«Hyena»: Comment rendre passionnant un héros lâche et corrompu
CINEMA•Ce polar brutal tourne autour d'un flic peu recommandable dont le réalisateur fait émerger l'humanité...Caroline Vié
Gerard Johnson n'a vraiment gâté le personnage principal de Hyena, prix du Jury au Festival du film policier de Beaune. Ce flic corrompu ne fait vraiment pas honneur aux forces de l'ordre. Drogué, vendu, lâche et mal embouché, ce sale bonhomme se retrouve envoyé comme taupe chez des gangsters albanais encore plus pourris que lui, des ordures qui pratiquent la traite des blanches et liquident brutalement ceux qui dérangent leur commerce. Voici un extrait du film:
Un pourri au milieu des salauds
«Je trouvais intéressant d'essayer de rendre attachant ce type qui n'a absolument aucune morale et qui est prêt à trahir ses proches si cela doit lui permettre de se tirer d'affaires», explique le cinéaste qui ne prend pas de gants pour filmer des scènes incroyablement brutales. Viol, découpage de cadavre et passages à tabac mortels sont au programme. «Pour que le personnage prenne toute son ampleur, il était indispensable que le spectateur comprenne qu'il n'évolue pas dans un milieu d'enfants de chœurs», insiste-il. Les frères mafieux qu'il poursuit et rackette sont parmi les bandits les plus terrifiants qu'on a vus depuis longtemps.
Un acteur complice
Après avoir donné le rôle d'un tueur en série dans son premier long-métrage Tony (2009), le réalisateur a de nouveau confié le rôle principal à Peter Ferdinando, vu dans Les poings contre les murs (2014) de David MacKenzie. «Peter a cela d'étonnant qu'il parvient à rendre intéressant un parfait salaud. Même lorsqu'il se conduit de façon inexcusable, le public prend le parti de son personnage». Gerard Johnson n'est pas le premier à mettre en vedette une ordure. Le récent Hard Day de Kim Seong-Hun faisait de même en rendant sympathique un policier ripoux, mais ce film à l'humour très sombre n'avait pas le côté réaliste propre à Hyena.

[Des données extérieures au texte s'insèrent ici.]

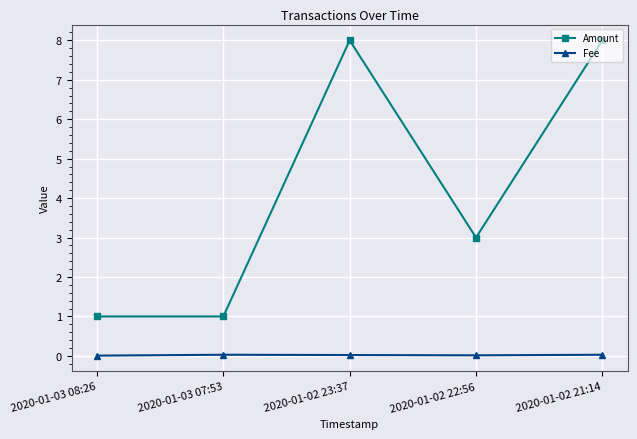

How many Amount values are between 1 and 8?

5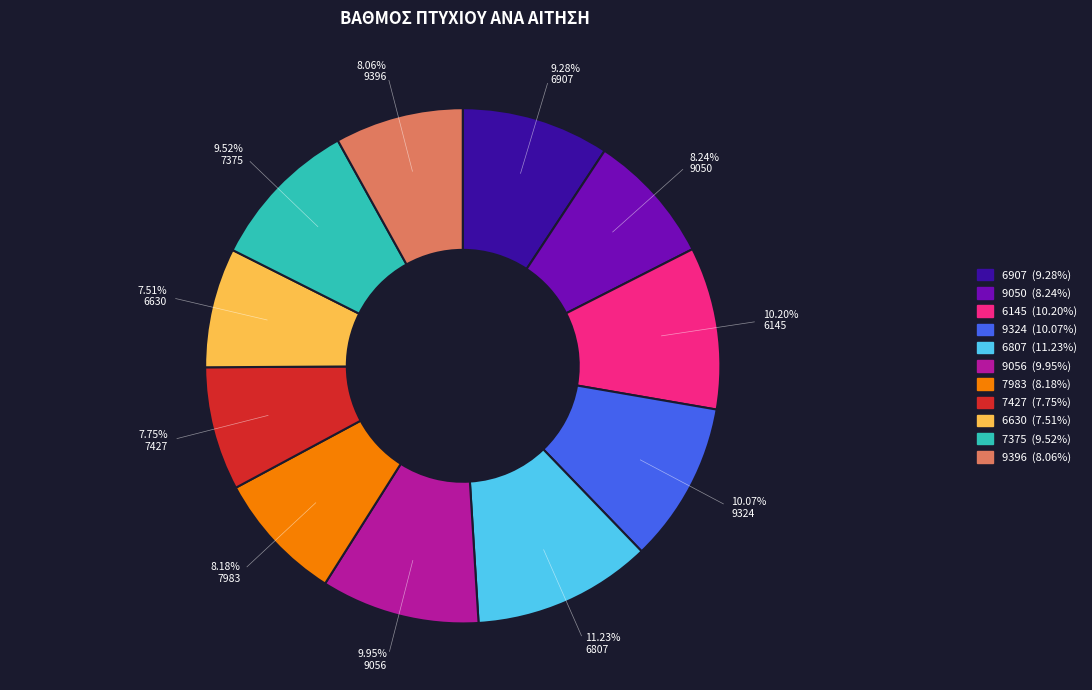

To the nearest percent, what is the difference between the largest and smallest slice percentages?

4%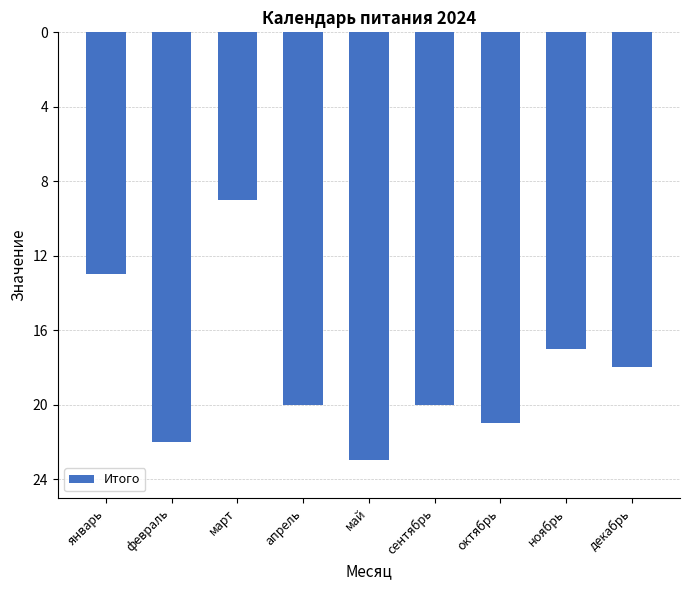

Which has a higher value, декабрь or сентябрь?

сентябрь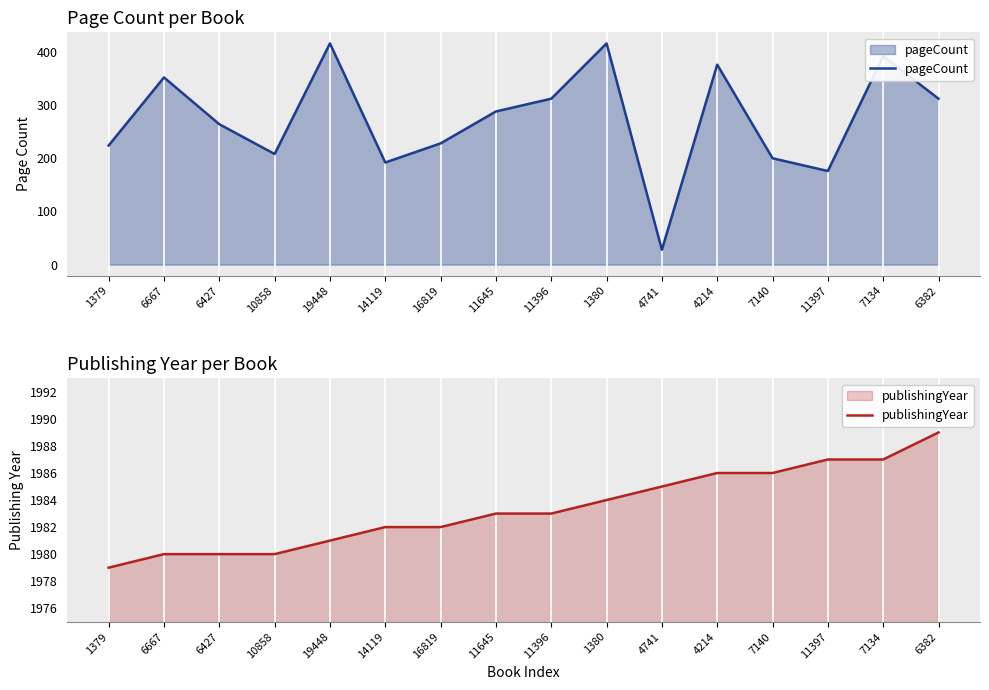

At which label does pageCount first exceed 288?

6667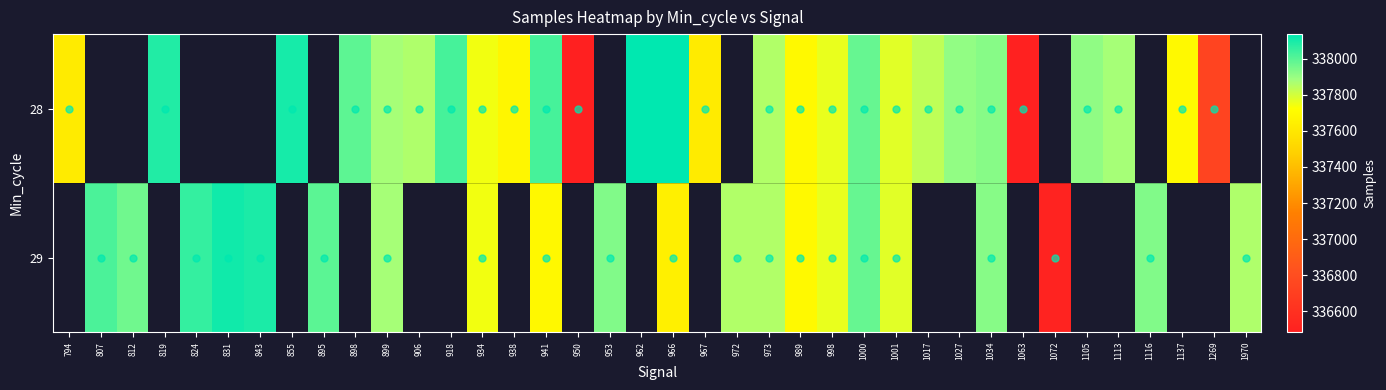

Rank the series at 1034 from highest to lowest value.

28, 29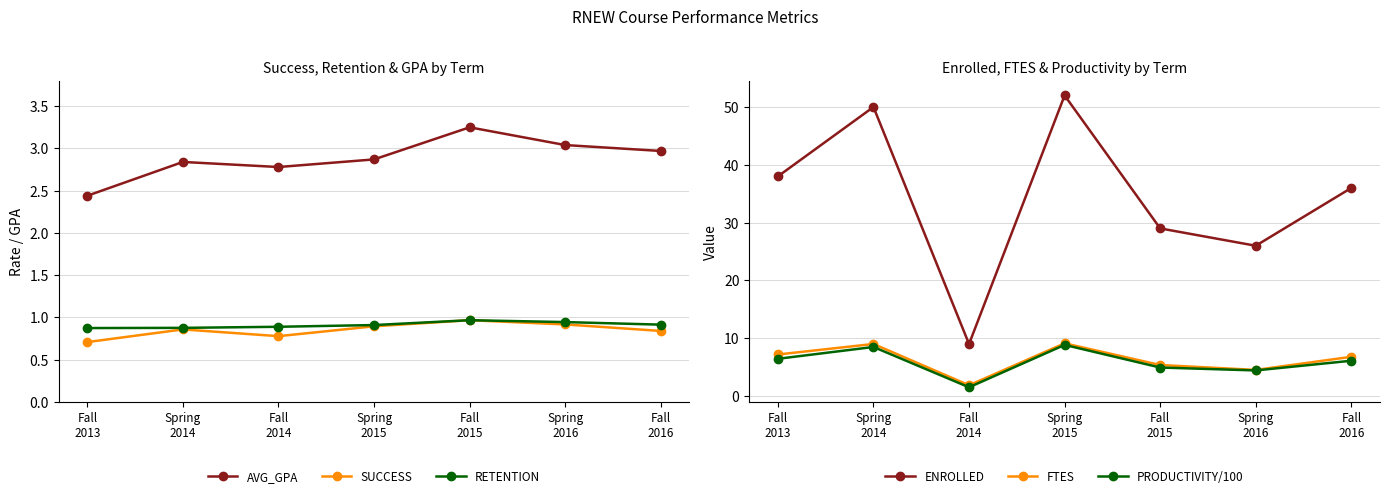

At how many categories does at least one series exceed 26?

5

Des choses qu'on ne peut montrer au cinéma
«Je n'ai pas voulu mettre la police sur la sellette, précise Gerard Johnson, mais plutôt jouer sur l'ambiguïté des sentiments d'un spectateur plongé brusquement dans un univers dont les codes lui sont étrangers». Après s'être livré à des recherches sur la mafia des pays de l'Est, le cinéaste avoue être resté en deçà de la réalité. «Il se passe des choses vraiment atroces dans ces gangs qu'il est absolument impossible de montrer au cinéma. On comprend que les flics qui infiltrent leurs rangs perdent la boule», dit Johnson. Une scène finale culottée laisse sur les charbons ardents renforçant le processus d'identification du spectateur pour un homme confronté à un choix terrible.